- Born: 1914
- Died: December 8, 1946 (aged 31–32)
- Education: Vilnius University
- Known for: Pauli–Lubanski pseudovector
- Scientific career
- Fields: Theoretical physics Relativistic quantum mechanics
- Workplaces: Leiden University Delft University of Technology

= Józef Lubański =

Polish theoretical physicist

Józef Kazimierz Lubański (1914 - 8 December 1946) was a Polish theoretical physicist. He developed the Pauli–Lubanski pseudovector in relativistic quantum mechanics.

== Life and works ==
Lubanski obtained the degree of magister philosophies at Wilna in 1937. He then worked for two years as an assistant in theoretical physics at Polish universities, and obtained a grant in order to travel to the Netherlands and to work under Hans Kramers at Leiden University. His original intention was to go to Copenhagen in the following year, although the Second World War prevented this.

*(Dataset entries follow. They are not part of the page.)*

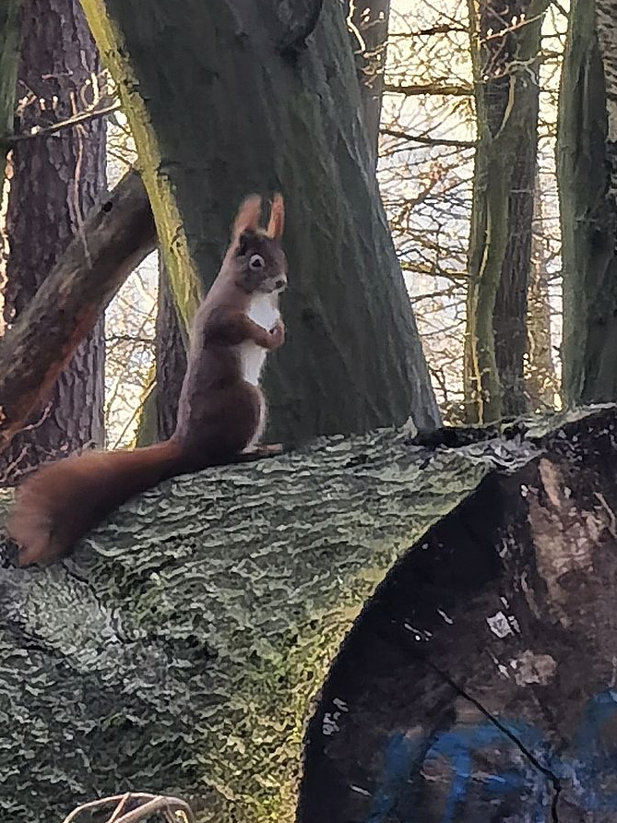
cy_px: 431
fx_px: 15590
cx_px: 270
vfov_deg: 3.0
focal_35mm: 656
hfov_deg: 2.3
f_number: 3.4
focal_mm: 14.46
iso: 100
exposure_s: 1/100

Lubanski worked with Léon Rosenfeld at Utrecht, and dating from this period he wrote a number of papers on the properties of mesons mainly in the journal Physica, one in the Arkiv för matematik, astronomi och fysik.

Around 1937 in Kraków, he collaborated with Myron Mathisson and Jan Weyssenhoff's colleagues on the motion of spinning particles in linearized gravitational fields according to general relativity, and under Mathisson's lead, published a paper on the derivation of the Mathisson–Papapetrou–Dixon equations.

He also worked at the laboratory of Delft University of Technology in aerodynamics and hydrodynamics.